Page-level text extractions:
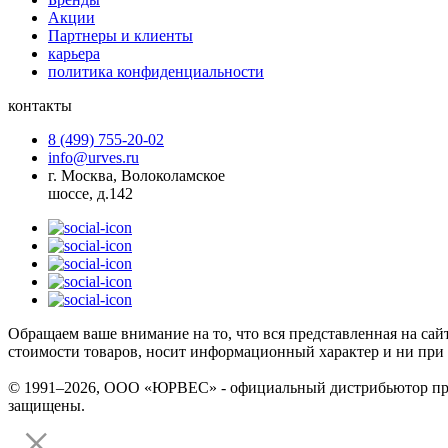
Акции
Партнеры и клиенты
карьера
политика конфиденциальности
контакты
8 (499) 755-20-02
info@urves.ru
г. Москва, Волоколамское
шоссе, д.142
Обращаем ваше внимание на то, что вся представленная на сай
стоимости товаров, носит информационный характер и ни при 
© 1991–2026, ООО «ЮРВЕС» - официальный дистрибьютор произ
защищены.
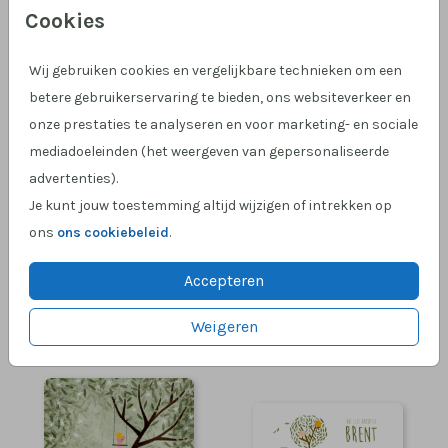
Cookies
Wij gebruiken cookies en vergelijkbare technieken om een
betere gebruikerservaring te bieden, ons websiteverkeer en
onze prestaties te analyseren en voor marketing- en sociale
TWEE BROERTJES
mediadoeleinden (het weergeven van gepersonaliseerde
advertenties).
Je kunt jouw toestemming altijd wijzigen of intrekken op
ons
ons cookiebeleid
.
Accepteren
Weigeren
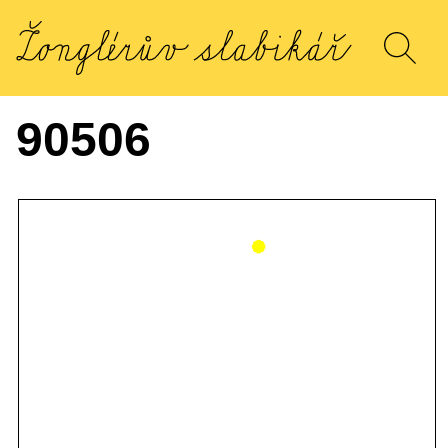
90506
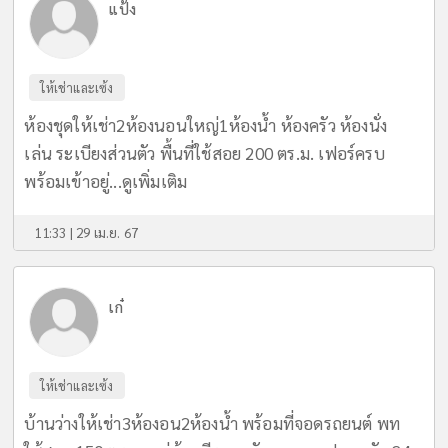
แป้ง
ให้เช่าและเซ้ง
ห้องชุดให้เช่า2ห้องนอนใหญ่1ห้องน้ำ ห้องครัว ห้องนั่ง
เล่น ระเบียงส่วนตัว พื้นที่ใช้สอย 200 ตร.ม. เฟอร์ครบ
พร้อมเข้าอยู่...
ดูเพิ่มเติม
11:33 | 29 เม.ย. 67
เก๋
ให้เช่าและเซ้ง
บ้านว่างให้เช่า3ห้องอน2ห้องน้ำ พร้อมที่จอดรถยนต์ พท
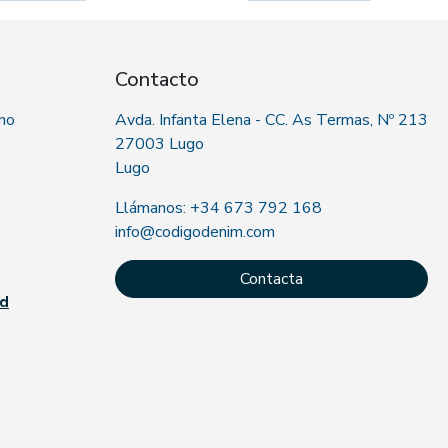
Contacto
 no
Avda. Infanta Elena - CC. As Termas, Nº 213
27003 Lugo
Lugo
Llámanos: +34 673 792 168
info@codigodenim.com
Contacta
ad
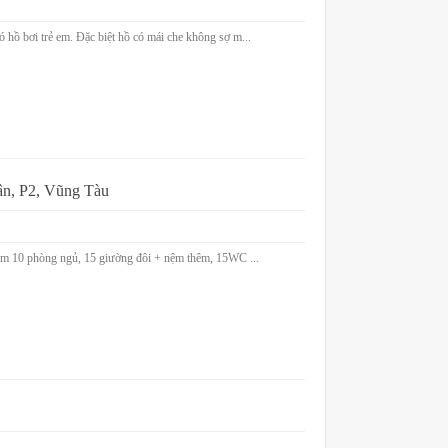
ó hồ bơi trẻ em. Đặc biệt hồ có mái che không sợ m...
ân, P2, Vũng Tàu
a gồm 10 phòng ngủ, 15 giường đôi + nệm thêm, 15WC ...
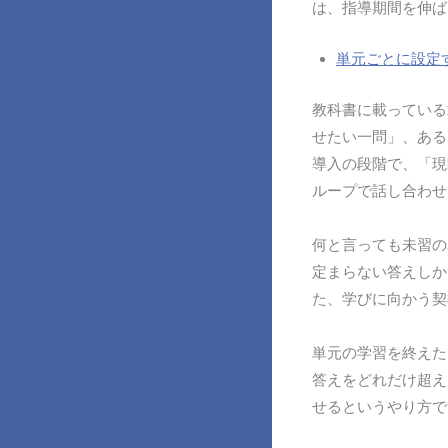
は、指導期間を伸ば
単元ごとに設定
教科書に載っている
せたい一問」、ある
導入の段階で、「現
ループで話し合わせ
何と言っても未習の
定まらない答えしか
た、学びに向かう契
単元の学習を終えた
答えをどれだけ超え
せるというやり方で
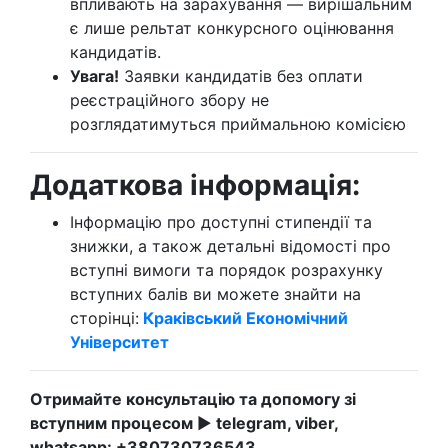
впливають на зарахування — вирішальним
є лише рельтат конкурсного оцінювання
кандидатів.
Увага!
Заявки кандидатів без оплати
реєстраційного збору не
розглядатимуться приймальною комісією
Додаткова інформація:
Інформацію про доступні стипендії та
знижки, а також детальні відомості про
вступні вимоги та порядок розрахунку
вступних балів ви можете знайти на
сторінці:
Краківський Економічний
Університет
Отримайте консультацію та допомогу зі
вступним процесом
►
telegram, viber,
whatsapp:
+380730736543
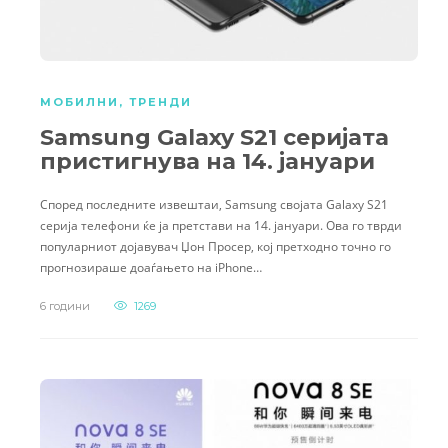
МОБИЛНИ
,
ТРЕНДИ
Samsung Galaxy S21 серијата
пристигнува на 14. јануари
Според последните извештаи, Samsung својата Galaxy S21
серија телефони ќе ја претстави на 14. јануари. Ова го тврди
популарниот дојавувач Џон Просер, кој претходно точно го
прогнозираше доаѓањето на iPhone…
6 години
1269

• _DESCRIPTION OF THE TASK_: The preceding entries are to be written out again exactly, with the pictures removed.

• _OUTPUT FOR THIS TASK_:
Акции
Партнеры и клиенты
карьера
политика конфиденциальности
контакты
8 (499) 755-20-02
info@urves.ru
г. Москва, Волоколамское
шоссе, д.142
Обращаем ваше внимание на то, что вся представленная на сай
стоимости товаров, носит информационный характер и ни при 
© 1991–2026, ООО «ЮРВЕС» - официальный дистрибьютор произ
защищены.
Cookies
Wij gebruiken cookies en vergelijkbare technieken om een
betere gebruikerservaring te bieden, ons websiteverkeer en
onze prestaties te analyseren en voor marketing- en sociale
TWEE BROERTJES
mediadoeleinden (het weergeven van gepersonaliseerde
advertenties).
Je kunt jouw toestemming altijd wijzigen of intrekken op
ons
ons cookiebeleid
.
Accepteren
Weigeren
90506
แป้ง
ให้เช่าและเซ้ง
ห้องชุดให้เช่า2ห้องนอนใหญ่1ห้องน้ำ ห้องครัว ห้องนั่ง
เล่น ระเบียงส่วนตัว พื้นที่ใช้สอย 200 ตร.ม. เฟอร์ครบ
พร้อมเข้าอยู่...
ดูเพิ่มเติม
11:33 | 29 เม.ย. 67
เก๋
ให้เช่าและเซ้ง
บ้านว่างให้เช่า3ห้องอน2ห้องน้ำ พร้อมที่จอดรถยนต์ พท
Contacto
 no
Avda. Infanta Elena - CC. As Termas, Nº 213
27003 Lugo
Lugo
Llámanos: +34 673 792 168
info@codigodenim.com
Contacta
ad
ó hồ bơi trẻ em. Đặc biệt hồ có mái che không sợ m...
ân, P2, Vũng Tàu
a gồm 10 phòng ngủ, 15 giường đôi + nệm thêm, 15WC ...
は、指導期間を伸ば
単元ごとに設定
教科書に載っている
せたい一問」、ある
導入の段階で、「現
ループで話し合わせ
何と言っても未習の
定まらない答えしか
た、学びに向かう契
単元の学習を終えた
答えをどれだけ超え
せるというやり方で
впливають на зарахування — вирішальним
є лише рельтат конкурсного оцінювання
кандидатів.
Увага!
Заявки кандидатів без оплати
реєстраційного збору не
розглядатимуться приймальною комісією
Додаткова інформація:
Інформацію про доступні стипендії та
знижки, а також детальні відомості про
вступні вимоги та порядок розрахунку
вступних балів ви можете знайти на
сторінці:
Краківський Економічний
Університет
Отримайте консультацію та допомогу зі
вступним процесом
►
telegram, viber,
whatsapp:
+380730736543
МОБИЛНИ
,
ТРЕНДИ
Samsung Galaxy S21 серијата
пристигнува на 14. јануари
Според последните извештаи, Samsung својата Galaxy S21
серија телефони ќе ја претстави на 14. јануари. Ова го тврди
популарниот дојавувач Џон Просер, кој претходно точно го
прогнозираше доаѓањето на iPhone…
6 години
1269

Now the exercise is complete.